_Exercise text_:
▬▬▬▬▬▬▬▬▬▬

# Sous vide chicken



## Taters (May 22, 2018)

Hey guys, 

I've lurked on this forum here and there. As a self taught cook, you guys have really helped me ascend from the depths of grimy pizza kitchens into fine dining. So, first of all, thank you. 

I was recently promoted to sous at my current job, and one of my first priorities is changing the least selling dish on our menu.

Currently we only use the sous vide for chicken and sausages. The sausages we move through fairly quickly, and they reheat quickly when cold so no big deal. But the chickens don't sell all the time. When I started they would sometimes sit in the water day after day... I've been trying to pull them like we do the sausages, but I'm not satisfied with the result when I reheat them. 

So to all the chefs who sous vide chicken, what is your method? Ice and reheat? Fire a few before service and hope for the best? Fry the sucker? I've done my internet research as best as I can but I still feel like I'm missing something... This is the first time I've used this method professionally, and I really want to start my first month off by fixing the damn chicken!


----------



## Pat Pat (Sep 26, 2017)

It depends on the finished product. What is it?


----------



## someday (Aug 15, 2003)

OK, can we get some more detail about your technique and methods for the chicken. What cut are you using (I assume breast but you didn't say)? What temp are you initially cooking it at? What temp are you holding it at? Are you reheating from cold or just keeping cooked chicken in a sous vide bath all day long? And you say day after day...surely you don't mean you are keeping the SAME chicken breast in the bath day after day?? (I hope not)

▬▬▬▬▬▬▬▬▬▬

_Entries provided_:
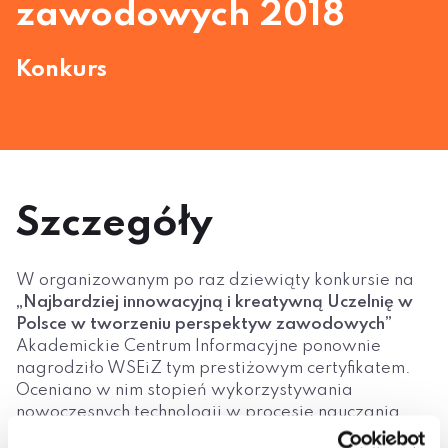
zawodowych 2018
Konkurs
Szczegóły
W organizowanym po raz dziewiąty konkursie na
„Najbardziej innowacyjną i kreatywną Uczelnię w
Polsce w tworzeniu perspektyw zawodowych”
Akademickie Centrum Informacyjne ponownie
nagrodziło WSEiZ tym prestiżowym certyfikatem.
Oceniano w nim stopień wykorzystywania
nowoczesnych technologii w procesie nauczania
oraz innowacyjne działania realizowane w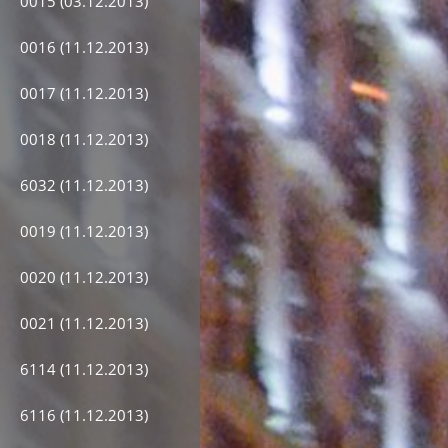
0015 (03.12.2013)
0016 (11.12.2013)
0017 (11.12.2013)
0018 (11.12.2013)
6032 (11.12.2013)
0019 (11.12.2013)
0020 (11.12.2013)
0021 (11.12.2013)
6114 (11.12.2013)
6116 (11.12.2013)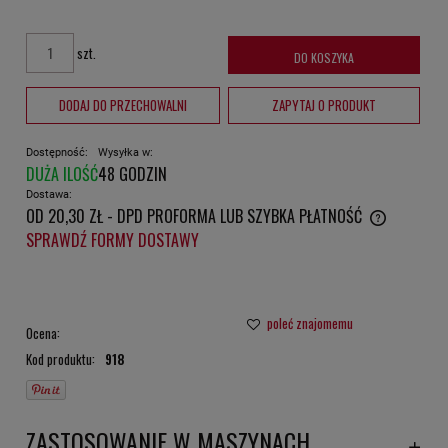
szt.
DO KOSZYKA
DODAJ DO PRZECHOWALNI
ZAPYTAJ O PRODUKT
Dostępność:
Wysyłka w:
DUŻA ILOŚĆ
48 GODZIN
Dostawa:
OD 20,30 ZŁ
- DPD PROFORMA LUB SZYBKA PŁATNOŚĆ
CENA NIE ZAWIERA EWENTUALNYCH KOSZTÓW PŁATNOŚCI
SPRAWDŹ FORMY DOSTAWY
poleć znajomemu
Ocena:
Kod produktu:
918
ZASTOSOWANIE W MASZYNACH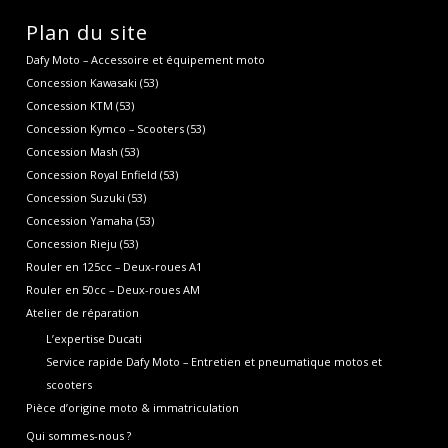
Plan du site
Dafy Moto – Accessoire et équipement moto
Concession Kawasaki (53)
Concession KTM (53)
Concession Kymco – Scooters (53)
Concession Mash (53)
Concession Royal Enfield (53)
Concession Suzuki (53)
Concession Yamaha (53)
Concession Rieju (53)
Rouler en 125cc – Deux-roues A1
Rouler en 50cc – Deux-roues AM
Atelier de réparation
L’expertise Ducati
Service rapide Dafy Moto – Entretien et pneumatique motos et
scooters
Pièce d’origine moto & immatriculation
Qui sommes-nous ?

▬▬▬▬▬▬▬▬▬▬

_Exercise description_:
Continue the sous vide chicken thread from its last post.

_Output of the exercise_:
I've got some ideas on how to help but I need to know what you do first...


----------



## Taters (May 22, 2018)

Airline chicken breast, circulator set to 130. When I started, yes. Sometimes they would... So I started to take them out, but then they take forever to reheat in the oven and many times do not look great after.


----------



## someday (Aug 15, 2003)

Taters said:


> Airline chicken breast, circulator set to 130. When I started, yes. Sometimes they would... So I started to take them out, but then they take forever to reheat in the oven and many times do not look great after.


That wasn't much help, lol. Ok, so they cook it to 130 in the circulator, then leave it in, and then pull when ordered and finish in the pan? Do they take the temp up to 165 after they pull it out of the circulator? If so, what is the point of sous vide I wonder...

Ok, here's my chicken primer for sous vide.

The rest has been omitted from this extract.